A prominent Crimean Tatar politician has told IBTimes UK that the international community must push for the safeguarding of the Tatar minority facing persecution on the peninsula.

Tuesday (21 March) sees the third anniversary of Vladimir Putin signing a law in which Moscow formally recognised the annexed peninsula as Russian, a status rejected by the EU and the US.

International rights groups, including Amnesty International, have reported how Crimean Tatars, who comprise of around 13% of Crimea's population, have been victims of persecution, arrests and disappearances. The prosecutor general of Crimea has outlawed the traditional assembly of the Tatars, known as the Mejlis, whose deputy chairman Akhtem Chiygoz has been detained.

Three years on, Crimea's first deputy information minister, Emine Dzheppar, and Tatar lobbyists like her, think Russia's engagement in the raging war in the Donbass region, in the fight against Syria as well as Isis, may be shifting the sands of the international community's attitude towards Crimea.

"There has been no freedom of speech. There have been prosecutions, kangaroo court and torture," she said, adding that it was important to counter Kremlin-backed propaganda so as "not to let that Russia convince people that everyone is happy in Crimea".

She also said there can be no backing down on international opposition to Russia's claim on the peninsula.

"We have to continue with non recognition politics. There must be no reconsideration of sanctions and we must create and launch platforms to safeguard and defend the people," Dzheppar said.

"Ukraine is never ready to give up Crimea or to let the Crimean issue slip down the agenda just to trade Donbass or anything else. Crimea will be part of Ukraine and nothing can be bargained in this regard," she told IBTimes UK, after an address at the Chatham House think tank.

Crimean Tatars
A woman holds a Crimean Tatar flag in a ceremony on Independence square in Kiev on May 18, 2016 for the 72nd anniversary of the deportation of the indigenous population of Crimea by the Soviet Union. Getty

So far the international commitment to non-recognition of Crimea as Russian has been strong. The US pledged on 18 March to keep Crimea-related sanctions against Moscow in place with US State Department spokesman, Mark Toner, saying: "The United States again condemns the Russian occupation of Crimea and calls for its immediate end". Also, the European Parliament issued a resolution condemning Ukrainian citizens arbitrarily detained.

The plight of Crimea's Tatar minority took centre stage in 2016 when the winner of the Eurovision song contest, Jamala, won with her song called 1944, about Stalin's deportation of the Tatars to central Asia, which had a nod to the current status of the predominantly Muslim people who speak a Turkic language.

Jamala Ukraine
Jamala arrived in Ukraine to a hero's welcome after the Crimean Tatar's victory in the 2016 Eurovision song contest Getty

Speculation mounted over whether Russia would send an entry to the contest in 2017. The one chosen to take part, 27-year-old Yuliya Samoylova, from the remote Komi Republic, had controversially performed in Crimea in 2015, thus violating Ukrainian law.

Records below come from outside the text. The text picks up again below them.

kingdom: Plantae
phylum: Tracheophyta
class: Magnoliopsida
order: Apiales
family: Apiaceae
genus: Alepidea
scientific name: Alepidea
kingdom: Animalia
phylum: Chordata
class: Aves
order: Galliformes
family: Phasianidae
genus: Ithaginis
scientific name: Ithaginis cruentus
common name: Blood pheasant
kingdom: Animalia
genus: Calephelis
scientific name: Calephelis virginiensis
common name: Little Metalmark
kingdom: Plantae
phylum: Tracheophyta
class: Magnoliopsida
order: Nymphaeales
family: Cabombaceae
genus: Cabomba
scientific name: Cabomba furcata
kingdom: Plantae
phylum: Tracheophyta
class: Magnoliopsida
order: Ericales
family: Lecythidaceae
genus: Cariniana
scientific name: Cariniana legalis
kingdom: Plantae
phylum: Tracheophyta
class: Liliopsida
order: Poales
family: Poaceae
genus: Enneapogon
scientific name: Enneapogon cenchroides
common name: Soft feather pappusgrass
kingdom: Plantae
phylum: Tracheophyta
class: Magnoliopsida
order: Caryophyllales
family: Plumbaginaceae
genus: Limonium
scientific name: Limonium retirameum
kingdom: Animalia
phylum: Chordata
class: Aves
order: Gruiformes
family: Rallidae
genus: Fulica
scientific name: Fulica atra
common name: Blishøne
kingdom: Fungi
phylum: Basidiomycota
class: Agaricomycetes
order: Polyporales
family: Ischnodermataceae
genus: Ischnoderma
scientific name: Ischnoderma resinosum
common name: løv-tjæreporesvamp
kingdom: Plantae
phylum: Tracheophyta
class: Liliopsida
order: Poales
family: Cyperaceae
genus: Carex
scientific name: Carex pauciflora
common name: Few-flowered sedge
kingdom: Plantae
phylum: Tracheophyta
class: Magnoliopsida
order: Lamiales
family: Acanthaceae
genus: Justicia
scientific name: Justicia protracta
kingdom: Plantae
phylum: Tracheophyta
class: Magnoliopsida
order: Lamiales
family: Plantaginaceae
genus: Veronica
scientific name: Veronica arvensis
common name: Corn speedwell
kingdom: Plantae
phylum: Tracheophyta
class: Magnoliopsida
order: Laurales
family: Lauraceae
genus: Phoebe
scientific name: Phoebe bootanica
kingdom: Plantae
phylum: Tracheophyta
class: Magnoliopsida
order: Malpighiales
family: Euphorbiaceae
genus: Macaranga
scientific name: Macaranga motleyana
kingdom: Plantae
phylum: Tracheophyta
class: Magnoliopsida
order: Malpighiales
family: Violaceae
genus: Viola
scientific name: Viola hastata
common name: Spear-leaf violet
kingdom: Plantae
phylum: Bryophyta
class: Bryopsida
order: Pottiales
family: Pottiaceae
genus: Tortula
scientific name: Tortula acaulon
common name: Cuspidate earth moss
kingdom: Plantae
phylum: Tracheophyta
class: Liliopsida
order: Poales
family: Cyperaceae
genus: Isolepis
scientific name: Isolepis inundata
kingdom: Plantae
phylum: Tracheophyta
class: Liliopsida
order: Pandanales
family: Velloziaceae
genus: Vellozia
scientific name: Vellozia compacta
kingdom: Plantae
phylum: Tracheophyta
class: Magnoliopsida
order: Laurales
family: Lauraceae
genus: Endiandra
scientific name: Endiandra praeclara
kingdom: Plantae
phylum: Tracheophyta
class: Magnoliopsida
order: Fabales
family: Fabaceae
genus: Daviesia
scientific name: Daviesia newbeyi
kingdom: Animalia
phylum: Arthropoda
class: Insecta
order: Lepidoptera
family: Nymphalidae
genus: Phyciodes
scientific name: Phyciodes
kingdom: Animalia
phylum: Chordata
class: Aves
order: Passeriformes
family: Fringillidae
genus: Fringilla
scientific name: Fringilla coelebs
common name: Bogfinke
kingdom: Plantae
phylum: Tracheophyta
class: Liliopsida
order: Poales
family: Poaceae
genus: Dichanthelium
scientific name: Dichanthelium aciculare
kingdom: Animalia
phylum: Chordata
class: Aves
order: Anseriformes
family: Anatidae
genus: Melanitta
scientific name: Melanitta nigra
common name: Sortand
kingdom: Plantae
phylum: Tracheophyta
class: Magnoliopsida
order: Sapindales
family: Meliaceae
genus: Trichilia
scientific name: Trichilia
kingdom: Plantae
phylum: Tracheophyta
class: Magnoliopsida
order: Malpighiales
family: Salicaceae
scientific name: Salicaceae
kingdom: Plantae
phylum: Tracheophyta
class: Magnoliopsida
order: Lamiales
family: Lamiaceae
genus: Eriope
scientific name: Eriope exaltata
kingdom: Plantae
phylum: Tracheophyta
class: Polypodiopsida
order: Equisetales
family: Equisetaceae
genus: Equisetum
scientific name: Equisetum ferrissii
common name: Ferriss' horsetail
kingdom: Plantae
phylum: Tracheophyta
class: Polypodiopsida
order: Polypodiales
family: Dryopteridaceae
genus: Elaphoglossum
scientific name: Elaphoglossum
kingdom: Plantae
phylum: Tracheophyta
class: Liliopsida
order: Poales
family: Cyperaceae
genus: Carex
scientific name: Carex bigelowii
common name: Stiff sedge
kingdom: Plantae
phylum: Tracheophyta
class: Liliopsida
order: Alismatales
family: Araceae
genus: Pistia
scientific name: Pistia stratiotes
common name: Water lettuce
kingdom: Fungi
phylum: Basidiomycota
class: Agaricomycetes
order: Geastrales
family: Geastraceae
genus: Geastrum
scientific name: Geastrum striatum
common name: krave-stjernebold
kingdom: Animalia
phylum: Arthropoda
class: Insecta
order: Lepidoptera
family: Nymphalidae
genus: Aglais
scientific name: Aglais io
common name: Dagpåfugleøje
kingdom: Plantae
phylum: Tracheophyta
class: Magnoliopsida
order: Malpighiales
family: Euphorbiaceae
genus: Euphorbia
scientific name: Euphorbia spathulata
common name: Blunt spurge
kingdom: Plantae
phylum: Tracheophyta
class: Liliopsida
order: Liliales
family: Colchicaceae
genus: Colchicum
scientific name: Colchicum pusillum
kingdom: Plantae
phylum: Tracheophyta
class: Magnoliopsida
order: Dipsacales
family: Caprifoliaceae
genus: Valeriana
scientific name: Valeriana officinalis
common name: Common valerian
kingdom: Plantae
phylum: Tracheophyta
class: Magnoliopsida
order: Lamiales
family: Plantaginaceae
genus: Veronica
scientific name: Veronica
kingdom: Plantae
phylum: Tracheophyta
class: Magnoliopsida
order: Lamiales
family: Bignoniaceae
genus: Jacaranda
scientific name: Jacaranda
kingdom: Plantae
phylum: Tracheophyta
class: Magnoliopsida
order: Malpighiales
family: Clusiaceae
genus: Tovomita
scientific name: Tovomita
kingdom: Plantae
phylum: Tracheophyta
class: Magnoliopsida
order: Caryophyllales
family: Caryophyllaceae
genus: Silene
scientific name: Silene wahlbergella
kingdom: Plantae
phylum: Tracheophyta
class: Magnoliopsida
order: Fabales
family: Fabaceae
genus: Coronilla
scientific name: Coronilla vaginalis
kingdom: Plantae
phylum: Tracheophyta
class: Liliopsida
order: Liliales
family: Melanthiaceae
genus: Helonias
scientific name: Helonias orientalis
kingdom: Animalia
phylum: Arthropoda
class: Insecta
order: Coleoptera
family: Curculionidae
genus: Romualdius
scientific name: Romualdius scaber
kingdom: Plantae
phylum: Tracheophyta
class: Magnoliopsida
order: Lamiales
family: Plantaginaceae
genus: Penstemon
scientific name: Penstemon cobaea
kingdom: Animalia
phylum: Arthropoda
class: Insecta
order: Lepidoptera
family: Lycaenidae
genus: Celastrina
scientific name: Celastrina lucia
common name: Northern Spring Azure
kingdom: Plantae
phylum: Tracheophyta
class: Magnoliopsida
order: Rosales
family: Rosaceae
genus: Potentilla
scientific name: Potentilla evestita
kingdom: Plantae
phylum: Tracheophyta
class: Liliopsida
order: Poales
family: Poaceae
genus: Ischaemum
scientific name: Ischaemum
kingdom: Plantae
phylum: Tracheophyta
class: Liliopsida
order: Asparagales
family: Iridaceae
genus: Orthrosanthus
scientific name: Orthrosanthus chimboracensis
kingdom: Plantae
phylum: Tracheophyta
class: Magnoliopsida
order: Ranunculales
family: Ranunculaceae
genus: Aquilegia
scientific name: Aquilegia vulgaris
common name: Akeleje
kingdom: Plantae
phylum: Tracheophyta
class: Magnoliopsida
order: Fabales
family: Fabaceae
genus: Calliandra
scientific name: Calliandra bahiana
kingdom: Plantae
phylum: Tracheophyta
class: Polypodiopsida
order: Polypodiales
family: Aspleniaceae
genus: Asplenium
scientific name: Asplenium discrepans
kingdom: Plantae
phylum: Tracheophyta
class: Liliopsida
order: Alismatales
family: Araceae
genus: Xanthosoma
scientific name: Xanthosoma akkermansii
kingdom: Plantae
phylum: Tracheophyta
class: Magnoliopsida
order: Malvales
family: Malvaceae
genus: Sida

Russia defends the legality of the peninsula annexation as the result of a referendum among the Crimean population with 97% of voters choosing to join Russia. The US and Kiev disputed the validity of the vote.

On 16 March, the Kremlin spokesman Dmitry Peskov said that any deal on Crimea in exchange for the relaxation of Western sanctions is "off the table."

But Emine Dzheppar says that there needs to be a political platform to start discussions about "de-occupation" and protecting Crimean Tatars who are striving to keep their links with Ukraine.

"We are aware that a military scenario is not the best way perhaps and the president of Ukraine says that the political and diplomatic way is the best...There are so many European states that have survived occupation and they know what occupation means and today we are surviving it.

"Without common effort we cannot change the situation. If we had Churchill today I am more than sure that the situation in Crimea would be different, that there would be an attempt not to let Putin take over Crimea and open up the war in Donbass," she said.